- _The task_:
Beneath this line are entries. Copy the range from the line with "Structures marked on this image (bounding" to the line with "Patient diagnosis (cohort", ends included, exactly; leave pictures out.

- _Given entries_:
▼▼▼

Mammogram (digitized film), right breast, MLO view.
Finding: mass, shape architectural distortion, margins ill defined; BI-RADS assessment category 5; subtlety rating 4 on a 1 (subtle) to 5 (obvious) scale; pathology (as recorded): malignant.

▲▲▲
▼▼▼

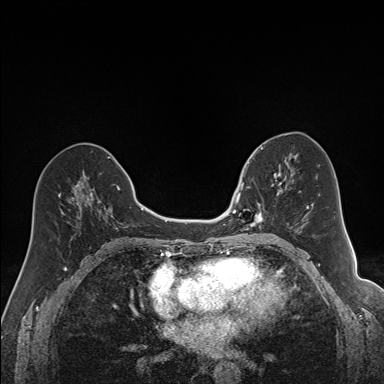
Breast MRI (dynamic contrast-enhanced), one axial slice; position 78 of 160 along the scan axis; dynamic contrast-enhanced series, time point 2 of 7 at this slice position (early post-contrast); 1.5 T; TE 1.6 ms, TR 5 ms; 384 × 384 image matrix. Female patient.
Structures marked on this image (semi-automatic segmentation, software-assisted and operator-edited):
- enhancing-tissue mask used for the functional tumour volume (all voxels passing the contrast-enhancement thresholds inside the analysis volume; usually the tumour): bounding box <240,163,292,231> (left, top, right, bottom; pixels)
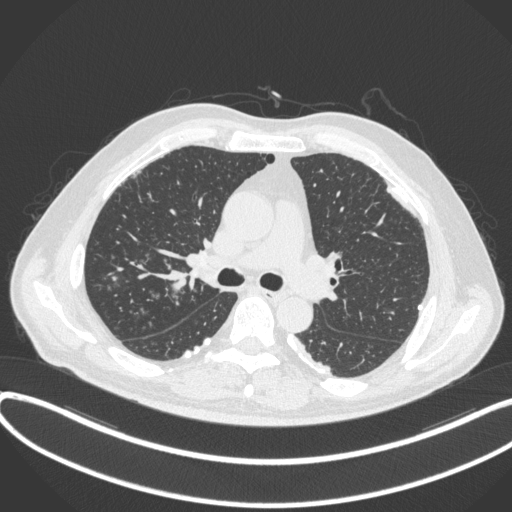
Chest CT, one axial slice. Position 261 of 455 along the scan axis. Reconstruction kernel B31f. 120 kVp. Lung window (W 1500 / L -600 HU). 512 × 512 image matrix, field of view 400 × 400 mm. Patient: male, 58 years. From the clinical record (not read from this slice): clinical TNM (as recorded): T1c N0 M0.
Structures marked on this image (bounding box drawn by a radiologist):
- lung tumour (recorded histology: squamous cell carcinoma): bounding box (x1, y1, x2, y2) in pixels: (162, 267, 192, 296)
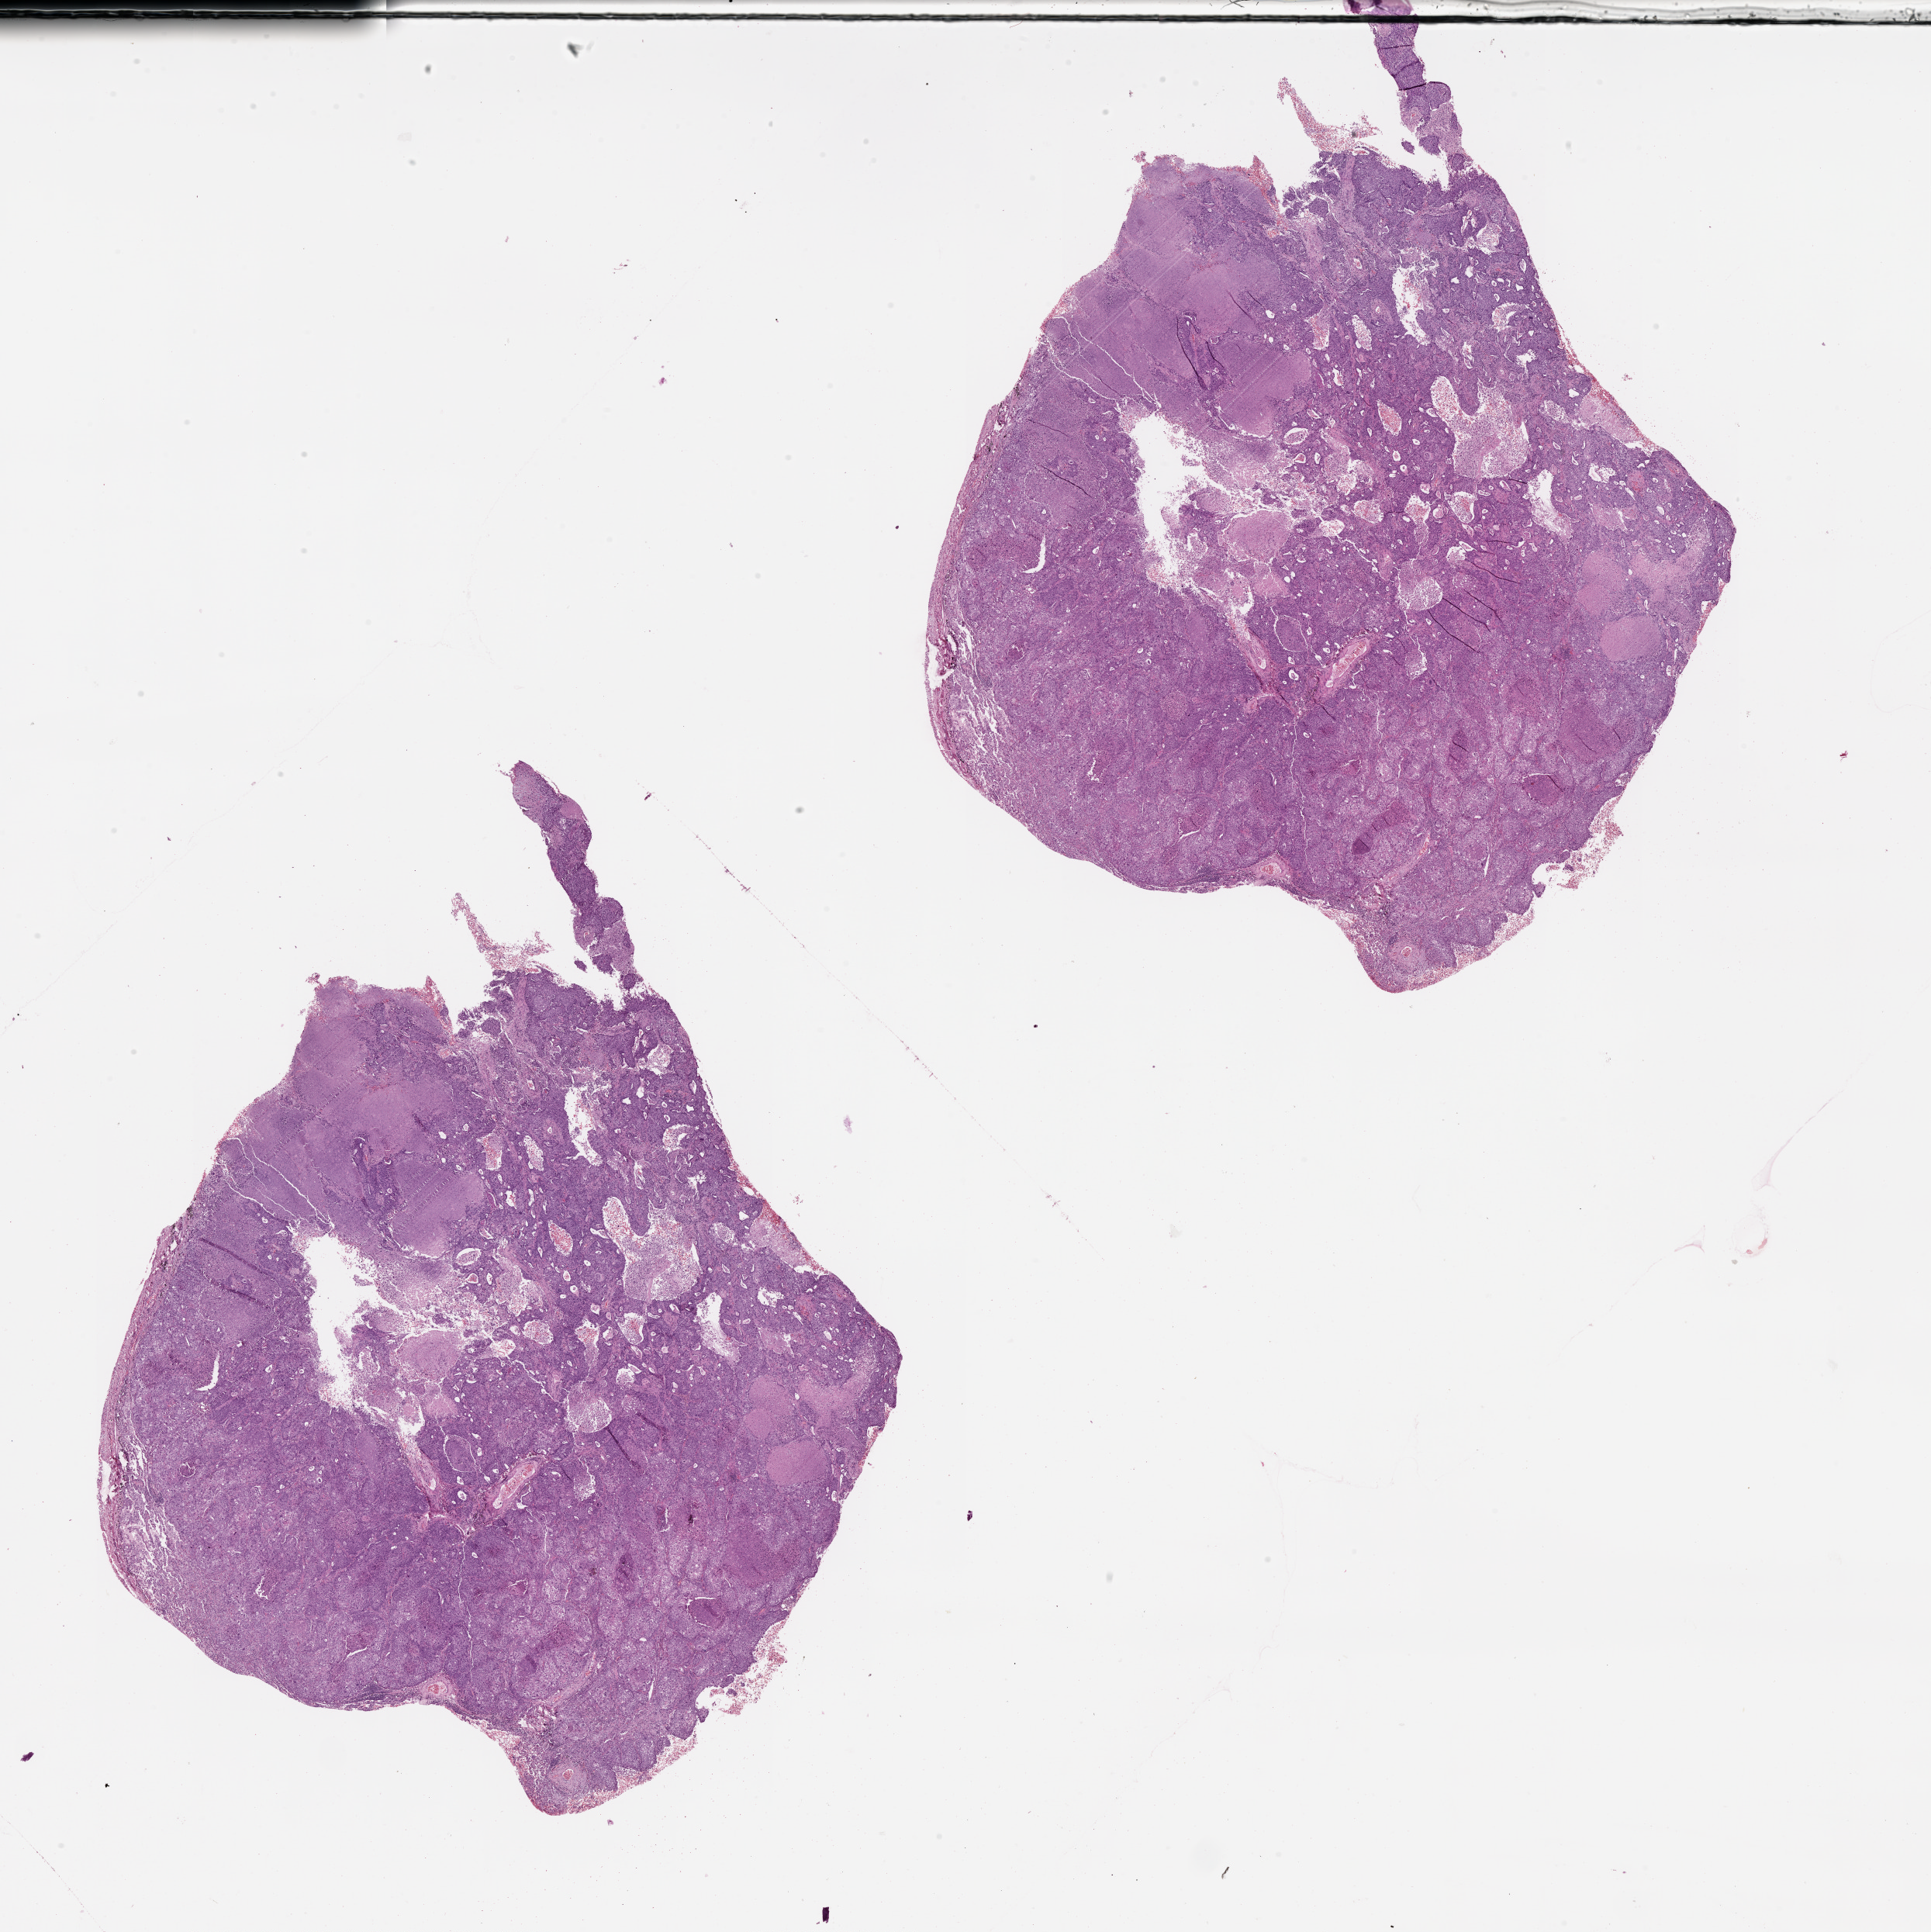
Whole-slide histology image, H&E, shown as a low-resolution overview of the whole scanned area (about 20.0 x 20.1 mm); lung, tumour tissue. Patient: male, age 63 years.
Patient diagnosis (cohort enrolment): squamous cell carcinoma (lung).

▲▲▲

- _Answer for the task_:
Structures marked on this image (bounding box drawn by a radiologist):
- lung tumour (recorded histology: squamous cell carcinoma): bounding box (x1, y1, x2, y2) in pixels: (162, 267, 192, 296)
Whole-slide histology image, H&E, shown as a low-resolution overview of the whole scanned area (about 20.0 x 20.1 mm); lung, tumour tissue. Patient: male, age 63 years.
Patient diagnosis (cohort enrolment): squamous cell carcinoma (lung).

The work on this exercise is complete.